Stupisce non poco, in queste condizioni e nel momento attuale, che la Francia continui a gestire la sua politica e la sua presenza oltremare chiedendo magari ad alcuni dei maggiori partnership europei di contribuire alle sue operazioni – è già successo, e più di una volta, anche con l’Italia – ma senza decidersi ad accettare che anche altri abbiano una voce in capitolo nelle decisioni a riguardo.

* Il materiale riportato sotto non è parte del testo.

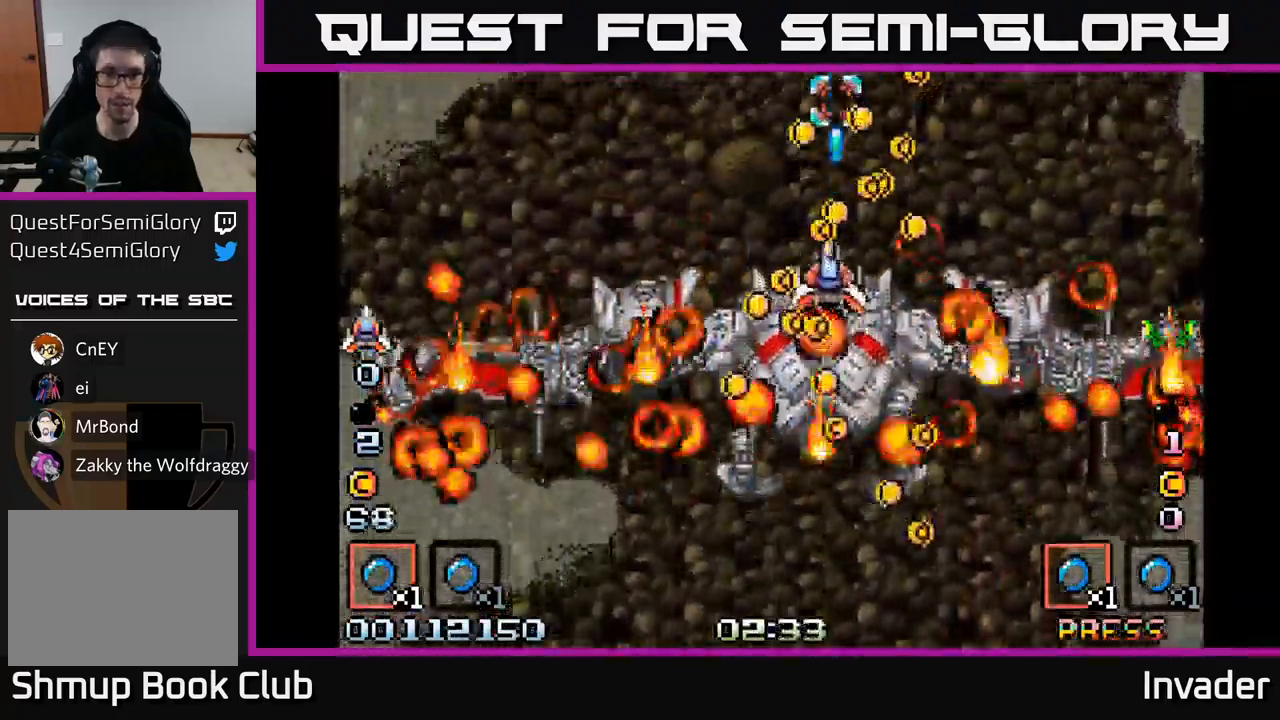
Gameplay with a controller (Xbox layout); each line is a JSON object with the inputs held at the frame after it. "events" lists button and stick changes between this image and that frame as [ms after this image, input, new state], when the widget could be followed in between. Not read: left_stick.
{"buttons": ["B", "DPAD_DOWN"], "right_stick": "center"}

A ben guardare, si tratta in sostanza di quanto fanno anche gli Usa, allorché pretendono dagli alleati europei un maggior contributo allo sforzo di difesa comune rifiutandosi però di associare al diverso “burden sharing” un corrispondente differente “power sharing” .Tanto nel caso Usa, in parte comprensibile per la grande differenza di taglia fra Stati Uniti e alleati, che in quello francese, ben più difficilmente accettabile, un discorso potenzialmente foriero di nuove prospettive si arena così immediatamente, divenendo un dialogo fra sordi.
Da chiedersi, a questo punto, se alla Francia non converrebbe ormai rinunciare a una “grandeur“ che ha fatto il suo tempo e scoprirsi autenticamente europea, aprendo la gestione di problemi che ormai superano nella maggior parte dei casi la sua portata a soluzioni che non siano solamente franco/françaises ma si adattino invece a una gestione congiunta da parte di forze dell’Unione e nel suo ambito.
Si tratta di una via che sempre più appare quale l’unica percorribile a tutto il resto dell’Unione e che consentirebbe a Parigi di continuare a rivestire un ruolo di rilievo, anche se non più il primo, in ambito Ue, restando nel contempo il riferimento dell’intera Europa allorché si parla di Difesa.
Ma forse la Francia è ancora troppo gaullista per rinunciare a tutti quei sogni che l’idea di “grandeur” comporta, imparando a vivere con realismo una situazione internazionale ben diversa da quelle che dovette a suo tempo affrontare il Generale.